Rio Grande da Serra transferiu parte dos pacientes
Quase um terço das pessoas que precisaram de internação devido à Covid-19 em Rio Grande da Serra, na Grande SP, tiveram que ser transferidas para outras cidades para realizar o tratamento, segundo a prefeitura da cidade. Esse foi o caso da tia da faxineira Marcia Izabel da Silva, 46 anos.
Segundo ela, a idosa de 67 anos, que adoeceu no ano passado, precisou de um leito de UTI, estrutura que a cidade não oferece, e precisou ser encaminhada para a capital. Rio Grande da Serra, que tem 51 mil habitantes, possui cinco leitos de enfermaria e uma sala de estabilização na UPA Vereador José Gonçalves da Rocha.
“A pessoa fica aqui [na cidade] até quando corre risco de morte, aí depois eles mandam pra outro lugar. A minha tia pegou [Covid-19], ficou aqui sofrendo até mandarem para a arena [o hospital de campanha do Pacaembu] de São Paulo”, diz a Marcia Izabel.
Com isso, ela afirma, a família tinha que viajar quase 50 km por mais de uma semana para tentar ter notícias. “A minha prima tinha que ir para São Paulo e ficava lá fora porque não podia ficar junto. Foram oito dias assim”, afirmou. No final, a mulher teve alta, mas ainda segue com sequelas.
Gestão segue regulação estadual
Segundo a Prefeitura de Rio Grande da Serra, gestão Claudinho da Geladeira (Podemos), até a sexta-feira (29) a UPA da cidade havia realizado 2.416 atendimentos de Covid-19, e 250 deles precisaram de internação. A administração diz ainda que os encaminhamentos são realizados por meio da regulação estadual, especialmente para os hospitais Nardini, em Mauá, Serraria, em Diadema, e Mário Covas, em Santo André, todos no ABC.
Municípios não oferecem ajuda de custo a familiares
Quando moradores de cidades que não oferecem leitos para o tratamento de Covid, seja de enfermagem ou de UTI, precisam de internação em outras cidades, familiares precisam bancar os custos de deslocamentos caso queiram se manter perto desses pacientes.
Em Rio Grande da Serra, a prefeitura afirma que o município não possui recursos para apoiar os familiares em traslado ou qualquer outra ajuda de custo. Mais de 80 pessoas da cidade já foram encaminhadas para outros municípios em busca de UTI.
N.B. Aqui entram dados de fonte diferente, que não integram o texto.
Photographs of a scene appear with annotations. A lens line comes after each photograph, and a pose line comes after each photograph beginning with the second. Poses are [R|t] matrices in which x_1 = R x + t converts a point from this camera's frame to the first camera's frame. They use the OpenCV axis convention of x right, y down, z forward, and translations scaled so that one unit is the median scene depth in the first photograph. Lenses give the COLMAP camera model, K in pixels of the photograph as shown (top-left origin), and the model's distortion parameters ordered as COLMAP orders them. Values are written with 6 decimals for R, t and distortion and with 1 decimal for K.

Já em Ribeirão Pires, um hospital de campanha foi montado com 41 vagas de enfermaria e tratamento semi-intensivo. Pacientes graves, que precisam de UTI, são inseridos no sistema estadual em busca de vagas em outros locais. “A pessoa pode ir para muito longe ou ficar perto, depende [de onde tem vaga]”, afirma o secretário da Saúde Audrei da Rocha Silva. Da cidade, 87 pessoas precisaram sair da unidade para outras cidades.
A cidade também não tem capacidade de prestar ajuda de custo a essas pessoas, segundo Silva, mas o município presta apoio no contato com os outros hospitais, caso seja necessário.
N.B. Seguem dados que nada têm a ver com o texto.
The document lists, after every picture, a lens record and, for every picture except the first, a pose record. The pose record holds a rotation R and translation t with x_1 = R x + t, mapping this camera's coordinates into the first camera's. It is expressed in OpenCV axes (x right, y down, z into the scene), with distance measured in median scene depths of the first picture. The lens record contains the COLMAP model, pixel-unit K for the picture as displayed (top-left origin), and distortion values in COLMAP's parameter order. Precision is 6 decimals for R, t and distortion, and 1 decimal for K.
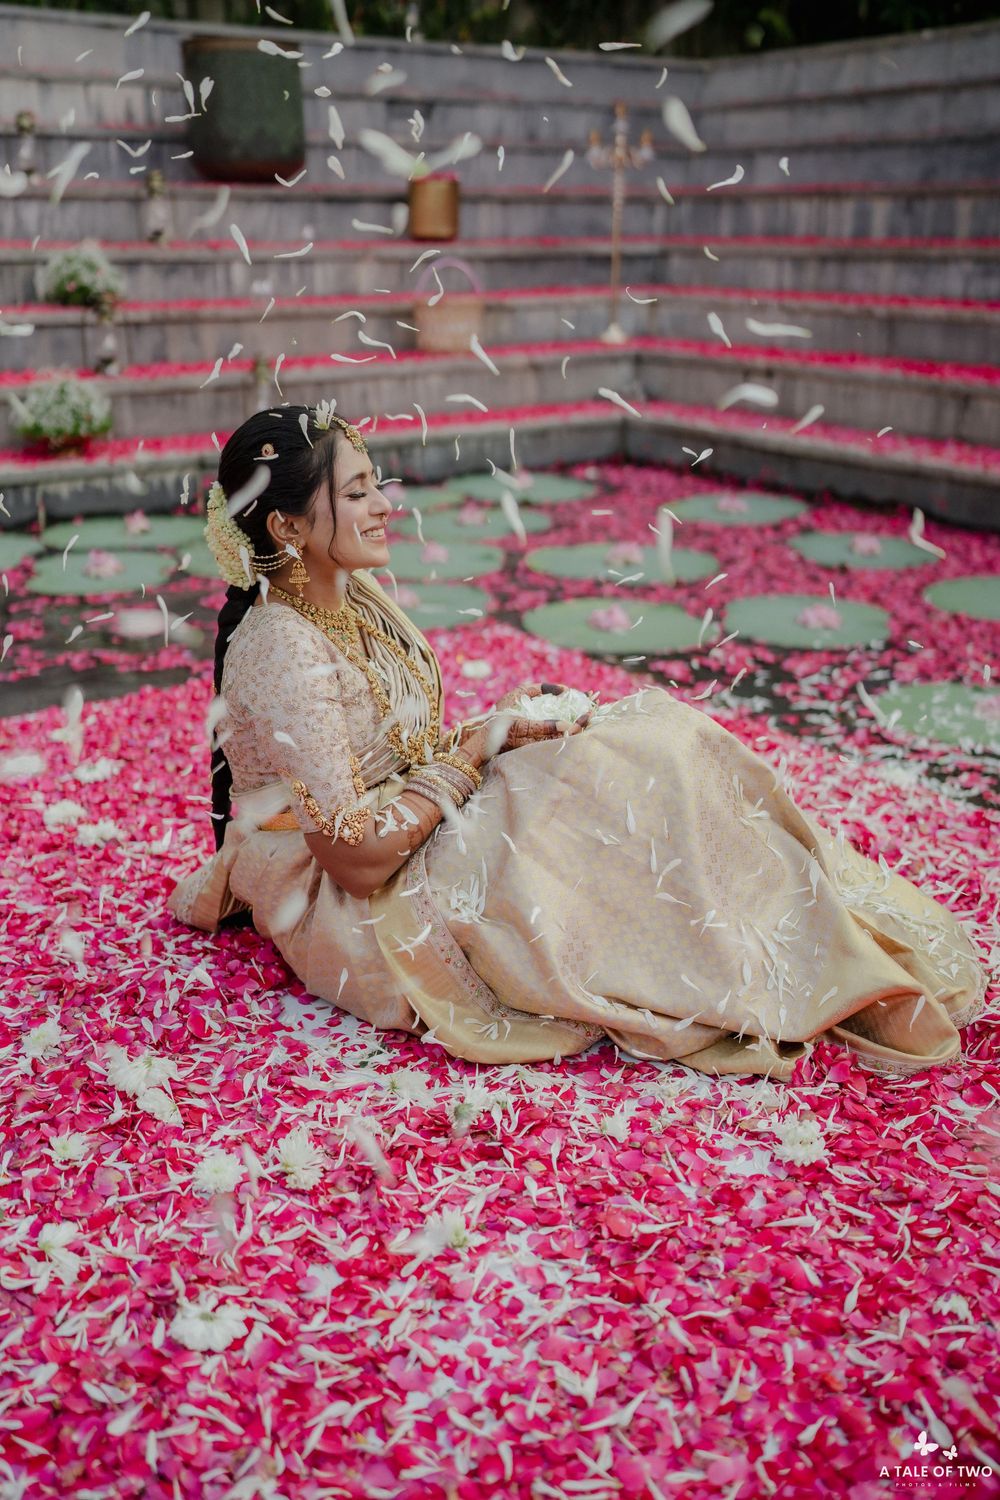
lens RADIAL K [[1516.5, 0, 501.0], [0, 1516.5, 740.2], [0, 0, 1]] dist [0.051884, 0.000000]
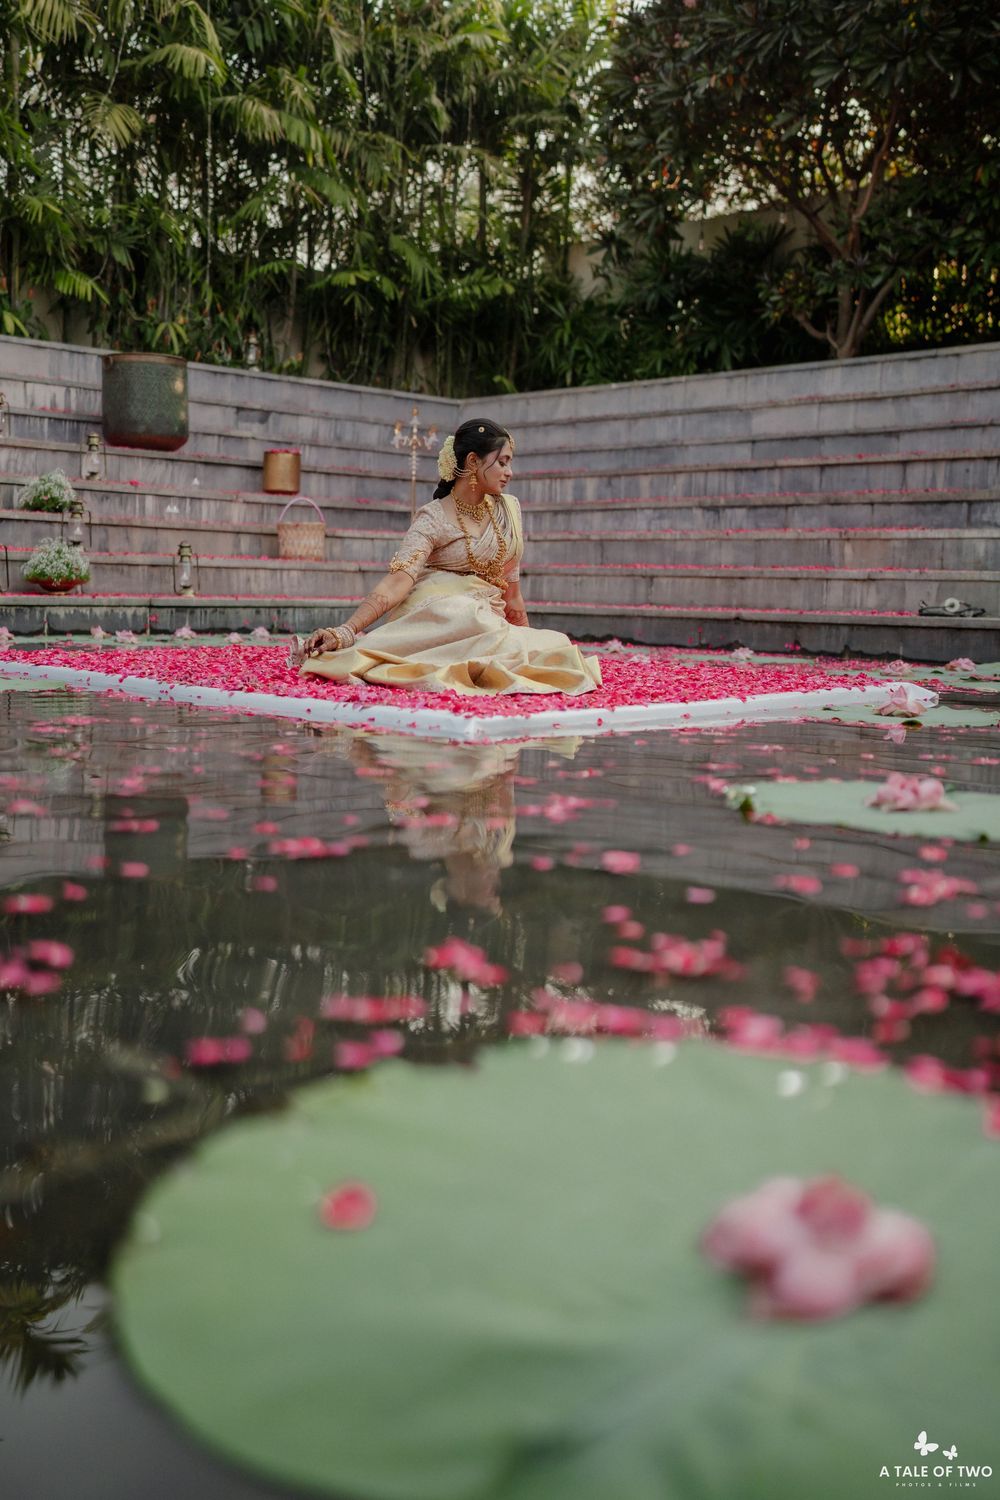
lens RADIAL K [[1536.6, 0, 502.0], [0, 1536.6, 746.0], [0, 0, 1]] dist [0.024161, 0.000000]
pose [[0.983325, 0.008953, 0.181635, -0.110686], [0.032797, 0.973680, -0.225548, 0.246715], [-0.178873, 0.227744, 0.957150, -0.370729]]
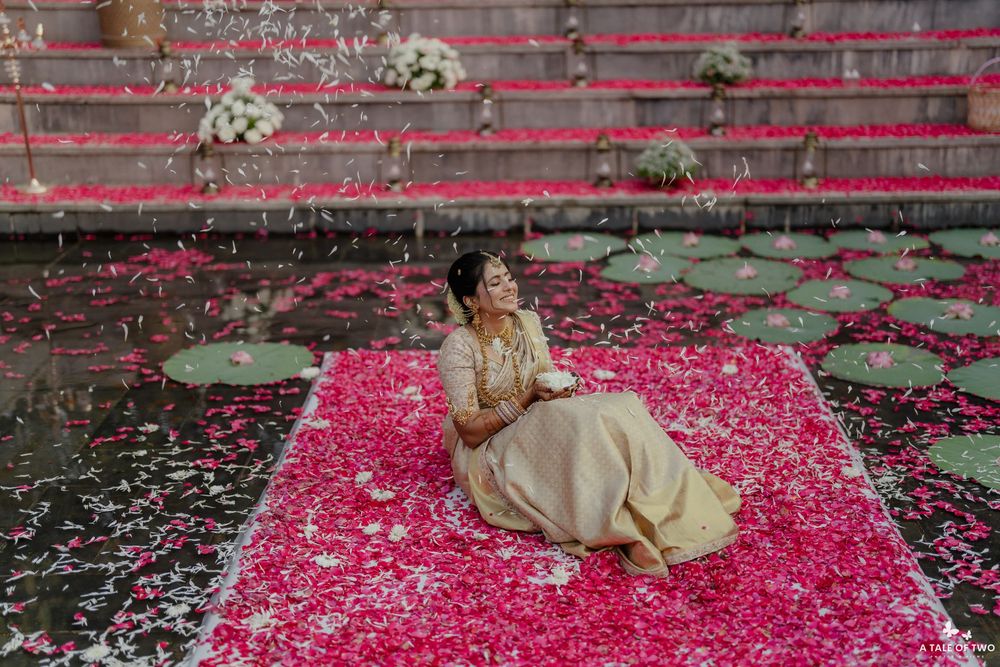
lens RADIAL K [[1456.0, 0, 499.3], [0, 1456.0, 327.4], [0, 0, 1]] dist [0.078479, 0.000000]
pose [[0.818905, 0.165008, -0.549698, 0.344160], [-0.181594, 0.983067, 0.024568, -0.044292], [0.544443, 0.079703, 0.835002, -0.263329]]
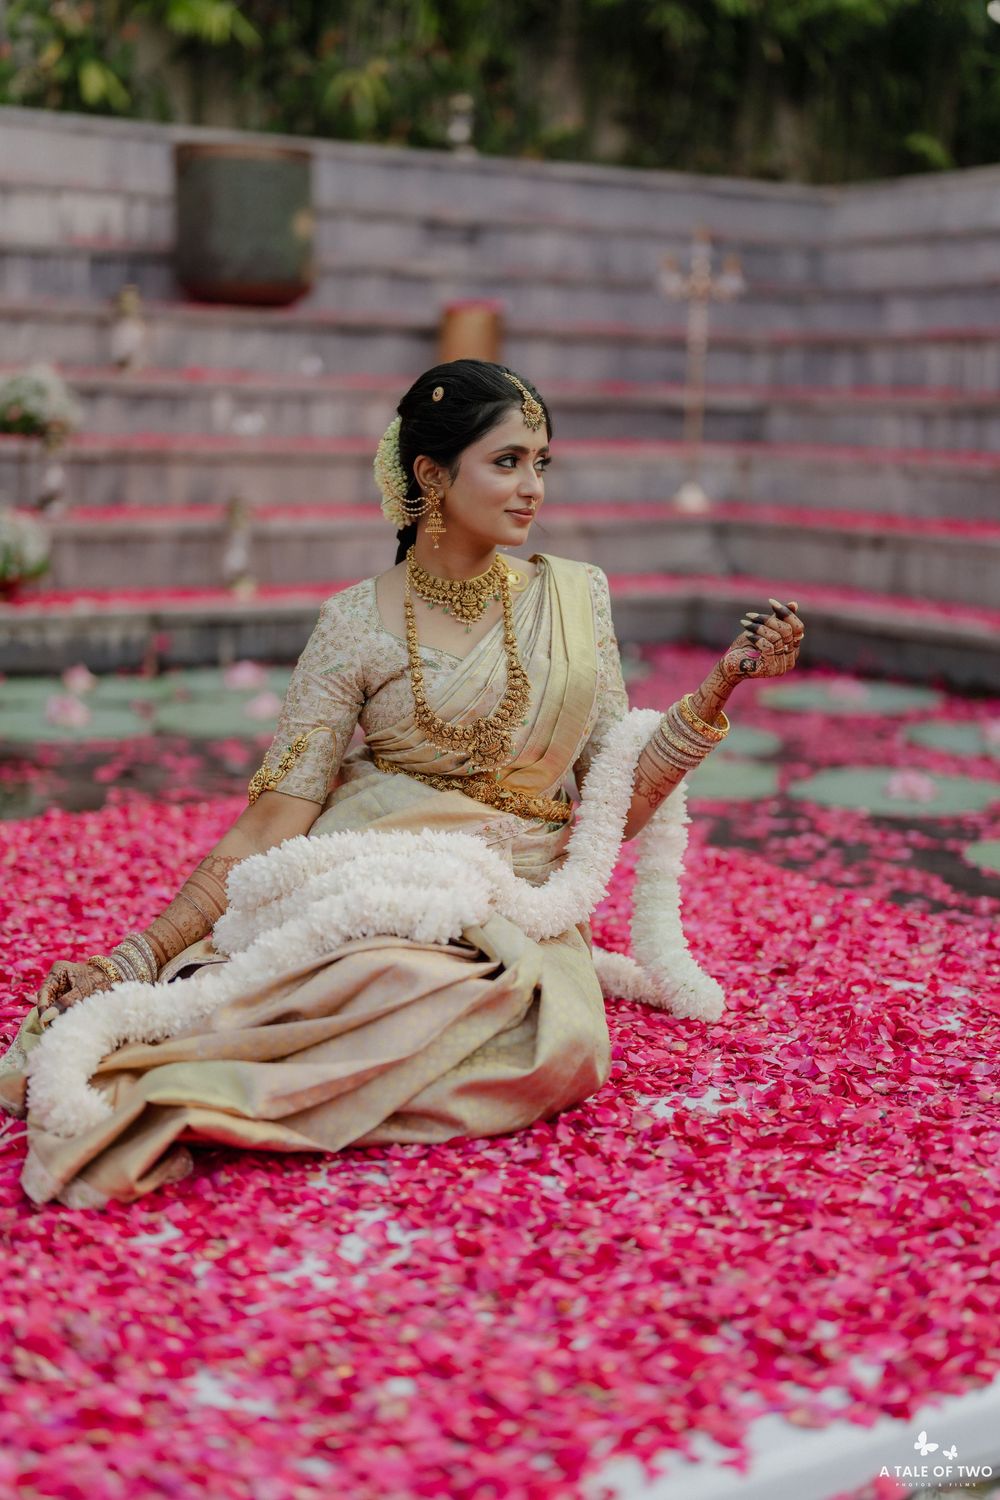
lens RADIAL K [[2184.0, 0, 495.4], [0, 2184.0, 718.9], [0, 0, 1]] dist [0.078479, 0.000000]
pose [[0.998332, 0.034907, -0.045983, 0.030985], [-0.043052, 0.980813, -0.190137, 0.067416], [0.038464, 0.191800, 0.980680, -0.094361]]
De Pirapora do Bom Jesus, onde 1.015 pessoas testaram positivo para o coronavírus, 51 precisaram ser internadas em outras cidades, segundo a prefeitura. Lá, também não há nenhum tipo de apoio a familiares desses pacientes.
Casos graves em Biritiba Mirim também são encaminhados. Os pacientes que precisam de internação saem especialmente para o Hospital das Clínicas Luzia de Pinho Mello, em Mogi das Cruzes. Biritiba Mirim possui apenas três leitos para observação e emergência.
São Lourenço da Serra não detalhou para onde os pacientes usualmente vão. Sem leitos de internação, o município também recorre ao Cross para encaminhar pessoas com Covid-19.